Petunjuk Tugas: Perbarui materi mulai dari awal sampai baris yang memuat "அவமானப்படுத்தியதாக" dengan mengganti "Transcribe" menjadi "Write out". Tuliskan kembali baris-baris itu tanpa perubahan lain.

Materi yang Disediakan:
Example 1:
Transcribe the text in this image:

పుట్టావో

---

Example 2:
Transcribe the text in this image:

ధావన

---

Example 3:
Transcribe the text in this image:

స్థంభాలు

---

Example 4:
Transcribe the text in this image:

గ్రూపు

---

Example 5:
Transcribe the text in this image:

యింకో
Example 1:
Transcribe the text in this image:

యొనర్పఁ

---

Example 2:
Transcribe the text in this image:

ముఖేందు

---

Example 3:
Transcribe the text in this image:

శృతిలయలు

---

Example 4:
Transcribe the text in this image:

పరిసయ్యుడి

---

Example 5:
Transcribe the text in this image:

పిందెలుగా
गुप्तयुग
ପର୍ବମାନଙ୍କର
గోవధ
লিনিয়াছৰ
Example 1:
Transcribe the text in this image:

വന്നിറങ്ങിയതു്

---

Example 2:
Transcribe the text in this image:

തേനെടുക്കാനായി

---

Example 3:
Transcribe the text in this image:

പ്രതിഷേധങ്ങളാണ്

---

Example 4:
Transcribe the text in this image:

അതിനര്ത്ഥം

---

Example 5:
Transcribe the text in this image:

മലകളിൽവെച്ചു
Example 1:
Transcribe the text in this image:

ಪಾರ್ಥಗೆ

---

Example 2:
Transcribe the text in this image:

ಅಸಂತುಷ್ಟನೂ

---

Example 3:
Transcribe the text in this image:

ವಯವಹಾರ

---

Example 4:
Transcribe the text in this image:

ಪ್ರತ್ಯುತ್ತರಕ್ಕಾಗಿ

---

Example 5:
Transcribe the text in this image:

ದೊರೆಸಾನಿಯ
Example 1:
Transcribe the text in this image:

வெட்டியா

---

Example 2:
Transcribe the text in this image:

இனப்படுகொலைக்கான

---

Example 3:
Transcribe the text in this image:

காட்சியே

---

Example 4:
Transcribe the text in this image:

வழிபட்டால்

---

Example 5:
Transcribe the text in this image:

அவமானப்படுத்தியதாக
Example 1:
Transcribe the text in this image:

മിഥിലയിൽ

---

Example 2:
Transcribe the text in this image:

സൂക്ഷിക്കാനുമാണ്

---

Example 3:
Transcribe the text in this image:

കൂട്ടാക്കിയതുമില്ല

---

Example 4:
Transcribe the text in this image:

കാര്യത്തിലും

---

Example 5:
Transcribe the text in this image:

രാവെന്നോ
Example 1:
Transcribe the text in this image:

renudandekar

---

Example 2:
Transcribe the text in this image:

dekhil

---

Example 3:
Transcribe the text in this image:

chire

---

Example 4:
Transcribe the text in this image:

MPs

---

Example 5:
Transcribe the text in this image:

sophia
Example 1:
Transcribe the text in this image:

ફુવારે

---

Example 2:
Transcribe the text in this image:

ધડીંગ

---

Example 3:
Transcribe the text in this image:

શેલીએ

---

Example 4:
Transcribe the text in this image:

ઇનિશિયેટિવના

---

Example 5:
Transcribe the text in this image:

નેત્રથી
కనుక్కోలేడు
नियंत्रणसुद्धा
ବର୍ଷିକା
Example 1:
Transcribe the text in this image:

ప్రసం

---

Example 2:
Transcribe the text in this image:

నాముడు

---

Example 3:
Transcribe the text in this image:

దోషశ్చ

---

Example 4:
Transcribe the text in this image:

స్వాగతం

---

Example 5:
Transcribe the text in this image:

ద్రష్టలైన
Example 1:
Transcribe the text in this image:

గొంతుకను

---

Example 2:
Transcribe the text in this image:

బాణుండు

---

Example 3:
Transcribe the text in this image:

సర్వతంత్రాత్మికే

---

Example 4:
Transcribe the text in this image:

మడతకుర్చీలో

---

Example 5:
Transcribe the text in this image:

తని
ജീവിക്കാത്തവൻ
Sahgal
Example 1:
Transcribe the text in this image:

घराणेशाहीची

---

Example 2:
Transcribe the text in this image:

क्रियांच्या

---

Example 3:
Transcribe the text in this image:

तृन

Penyelesaian Soal:
Example 1:
Write out the text in this image:

పుట్టావో

---

Example 2:
Write out the text in this image:

ధావన

---

Example 3:
Write out the text in this image:

స్థంభాలు

---

Example 4:
Write out the text in this image:

గ్రూపు

---

Example 5:
Write out the text in this image:

యింకో
Example 1:
Write out the text in this image:

యొనర్పఁ

---

Example 2:
Write out the text in this image:

ముఖేందు

---

Example 3:
Write out the text in this image:

శృతిలయలు

---

Example 4:
Write out the text in this image:

పరిసయ్యుడి

---

Example 5:
Write out the text in this image:

పిందెలుగా
गुप्तयुग
ପର୍ବମାନଙ୍କର
గోవధ
লিনিয়াছৰ
Example 1:
Write out the text in this image:

വന്നിറങ്ങിയതു്

---

Example 2:
Write out the text in this image:

തേനെടുക്കാനായി

---

Example 3:
Write out the text in this image:

പ്രതിഷേധങ്ങളാണ്

---

Example 4:
Write out the text in this image:

അതിനര്ത്ഥം

---

Example 5:
Write out the text in this image:

മലകളിൽവെച്ചു
Example 1:
Write out the text in this image:

ಪಾರ್ಥಗೆ

---

Example 2:
Write out the text in this image:

ಅಸಂತುಷ್ಟನೂ

---

Example 3:
Write out the text in this image:

ವಯವಹಾರ

---

Example 4:
Write out the text in this image:

ಪ್ರತ್ಯುತ್ತರಕ್ಕಾಗಿ

---

Example 5:
Write out the text in this image:

ದೊರೆಸಾನಿಯ
Example 1:
Write out the text in this image:

வெட்டியா

---

Example 2:
Write out the text in this image:

இனப்படுகொலைக்கான

---

Example 3:
Write out the text in this image:

காட்சியே

---

Example 4:
Write out the text in this image:

வழிபட்டால்

---

Example 5:
Write out the text in this image:

அவமானப்படுத்தியதாக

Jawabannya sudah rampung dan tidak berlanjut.